## Chemistry: Molecular Approach (4th Edition)

a. Find the amount of product if each reactant is completely consumed. $$3 \space moles \space Mn \times \frac{ 1 \space mole \ Mn_3O_4 }{ 3 \space moles \space Mn } = 1 \space mole \space Mn_3O_4$$ $$3 \space moles \space O_2 \times \frac{ 1 \space mole \ Mn_3O_4 }{ 2 \space moles \space O_2 } = 1.67 \space moles \space Mn_3O_4$$ Since the reaction of $Mn$ produces less $Mn_3O_4$ for these quantities, it is the limiting reactant. b.
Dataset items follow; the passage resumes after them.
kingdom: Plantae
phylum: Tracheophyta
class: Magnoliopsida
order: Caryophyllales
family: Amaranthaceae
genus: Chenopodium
Find the amount of product if each reactant is completely consumed. $$4 \space moles \space Mn \times \frac{ 1 \space mole \ Mn_3O_4 }{ 3 \space moles \space Mn } = 1 \space mole \space Mn_3O_4$$ $$7 \space moles \space O_2 \times \frac{ 1 \space mole \ Mn_3O_4 }{ 2 \space moles \space O_2 } = 3.5 \space moles \space Mn_3O_4$$ Since the reaction of $Mn$ produces less $Mn_3O_4$ for these quantities, it is the limiting reactant. c. Find the amount of product if each reactant is completely consumed. $$27.5 \space moles \space Mn \times \frac{ 1 \space mole \ Mn_3O_4 }{ 3 \space moles \space Mn } = 9.17 \space moles \space Mn_3O_4$$ $$43.8 \space moles \space O_2 \times \frac{ 1 \space mole \ Mn_3O_4 }{ 2 \space moles \space O_2 } = 21.9 \space moles \space Mn_3O_4$$ Since the reaction of $Mn$ produces less $Mn_3O_4$ for these quantities, it is the limiting reactant.